Between P90-93, subjects were weighed, anesthetized with ketamine/xylazine (100/15 mg/kg), and transcardially perfused with saline followed by 10% phosphate buffered formalin. Heads were removed, bottled in formalin and shipped to GDR at Beth Israel Deaconess Medical Center for histological preparation. The brains were weighed, lesions visually assessed and lesion location was confirmed.

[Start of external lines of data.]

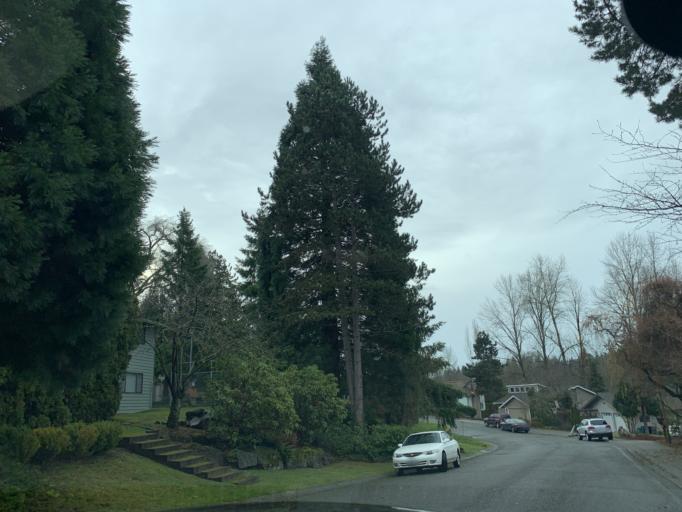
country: US
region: Washington
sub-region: King County
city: Woodinville
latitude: 47.7450
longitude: -122.1771
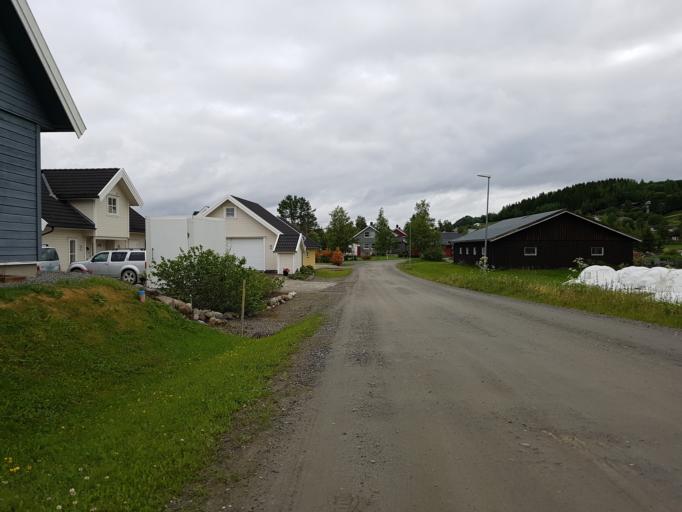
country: NO
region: Sor-Trondelag
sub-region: Selbu
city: Mebonden
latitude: 63.2227
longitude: 11.0293
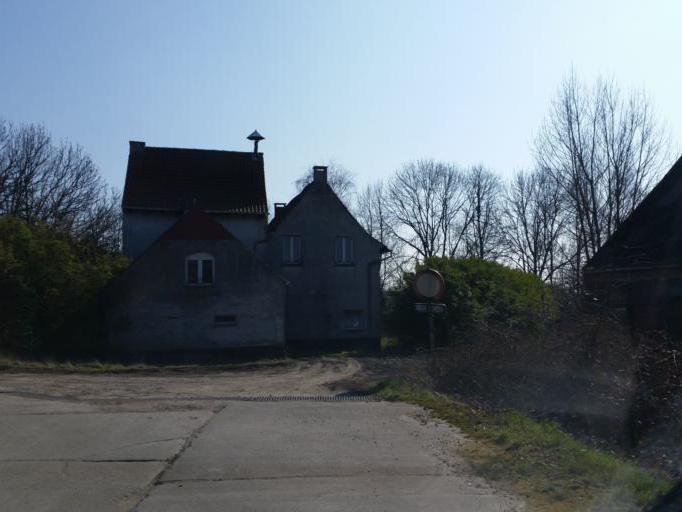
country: BE
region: Flanders
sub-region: Provincie Oost-Vlaanderen
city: Kruibeke
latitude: 51.1914
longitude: 4.3281
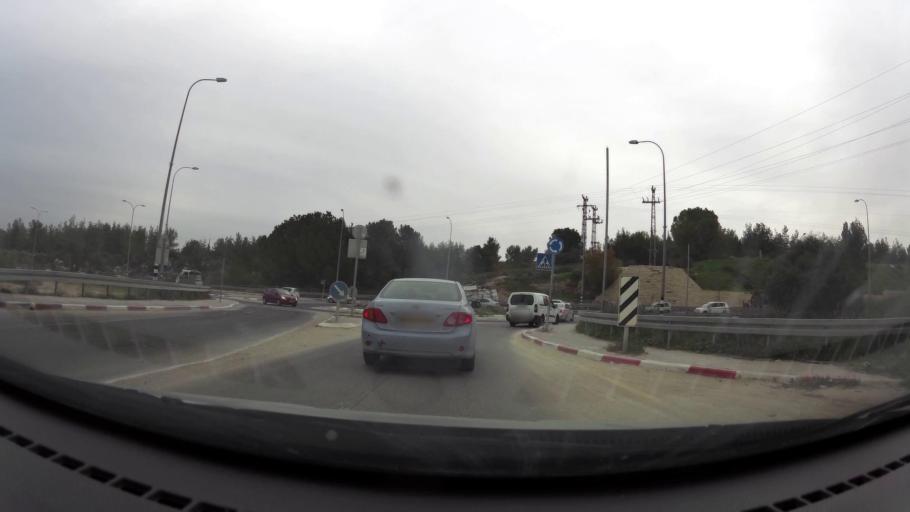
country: IL
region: Jerusalem
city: Bet Shemesh
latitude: 31.7030
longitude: 35.0086
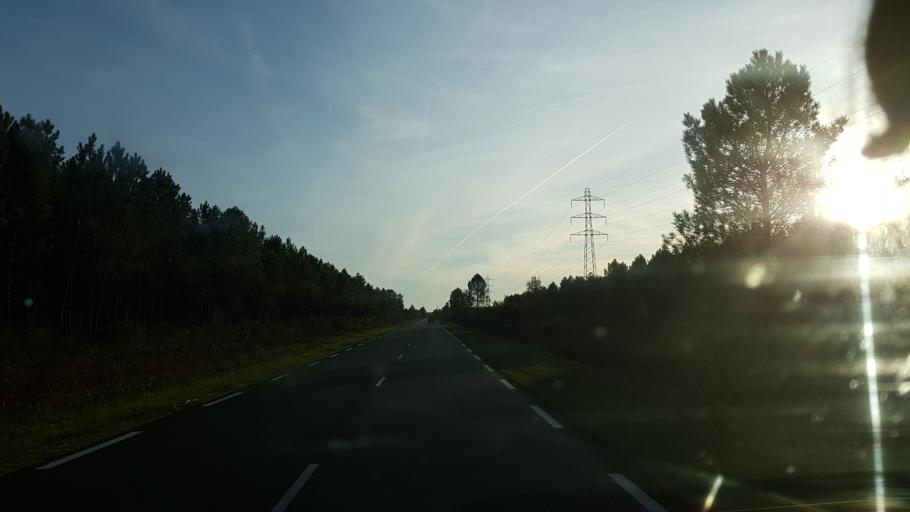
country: FR
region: Aquitaine
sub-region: Departement de la Gironde
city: Martignas-sur-Jalle
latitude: 44.8110
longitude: -0.8591
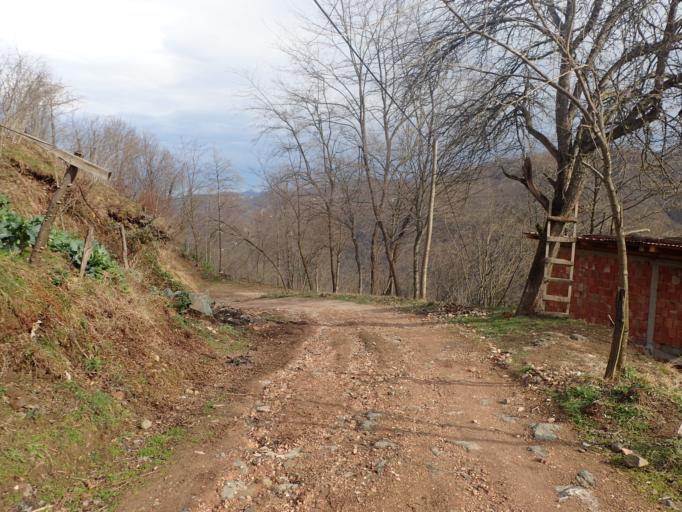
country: TR
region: Ordu
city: Camas
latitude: 40.8852
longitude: 37.5809
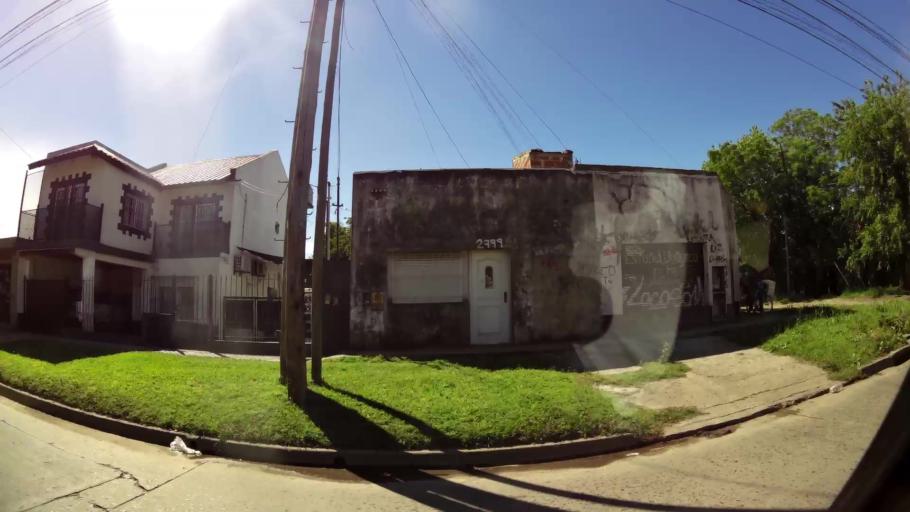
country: AR
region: Buenos Aires
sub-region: Partido de Almirante Brown
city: Adrogue
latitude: -34.8001
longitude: -58.3624
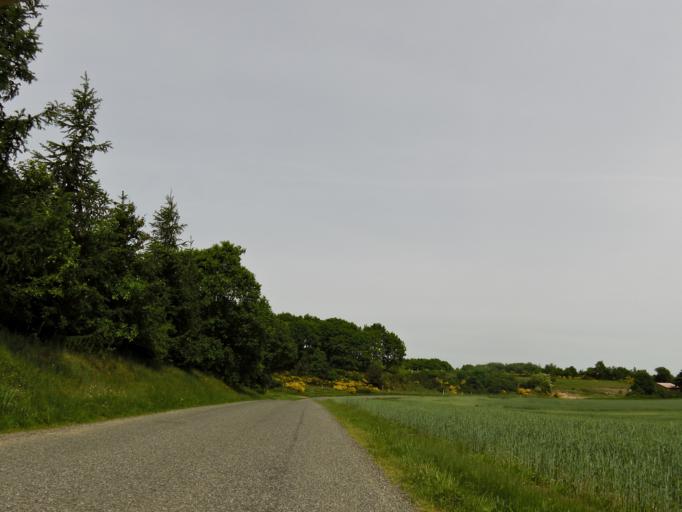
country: DK
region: Central Jutland
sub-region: Holstebro Kommune
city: Vinderup
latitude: 56.5454
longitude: 8.8822
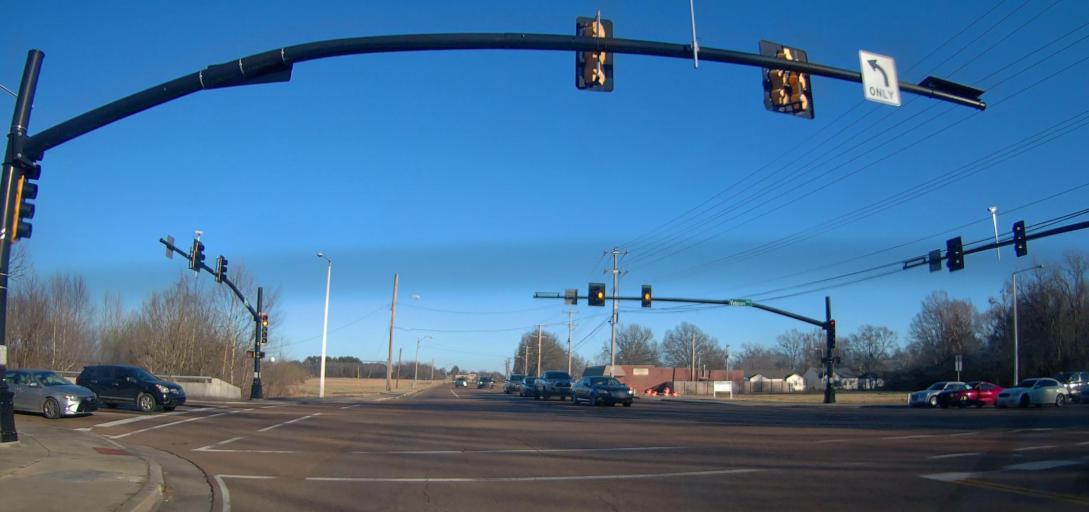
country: US
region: Tennessee
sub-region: Shelby County
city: Millington
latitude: 35.3414
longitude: -89.8889
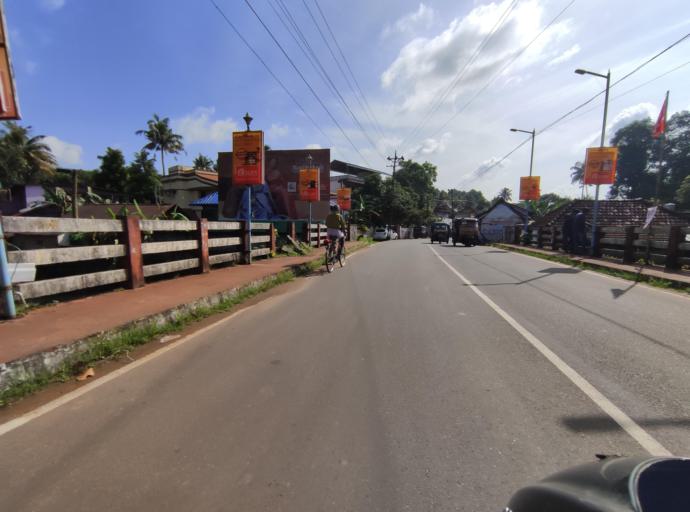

Celloidin embedding was used on whole brain tissue and sections were made in the coronal plane at 30 μm. Every fifth section was mounted, stained with cresyl violet, and coversliped before shipment back to the University of Connecticut for further analysis. The volumes of corpus callosum for each age of injury group (P1, 3 & 5) and shams were visualized using a Fisher Micromaster II digital microscope with a 1.3× lens. A series of six sections were assessed per subject, starting from approximately 2.2 mm anterior to bregma and ending approximately -7 mm posterior to bregma [23]. Measurements were derived from point counting using a .1 mm2 grid overlay in ImageJ (Figure 3). Point counting was conducted blindly, without the knowledge of treatment or age condition. Volumetric analysis was computed using Cavalieri's estimator of volume [24, 25].

Figure 3
figure 3

Grid overlay of a coronal section from a sham subject illustrating the point counting procedure. Each grid box is .1 mm2.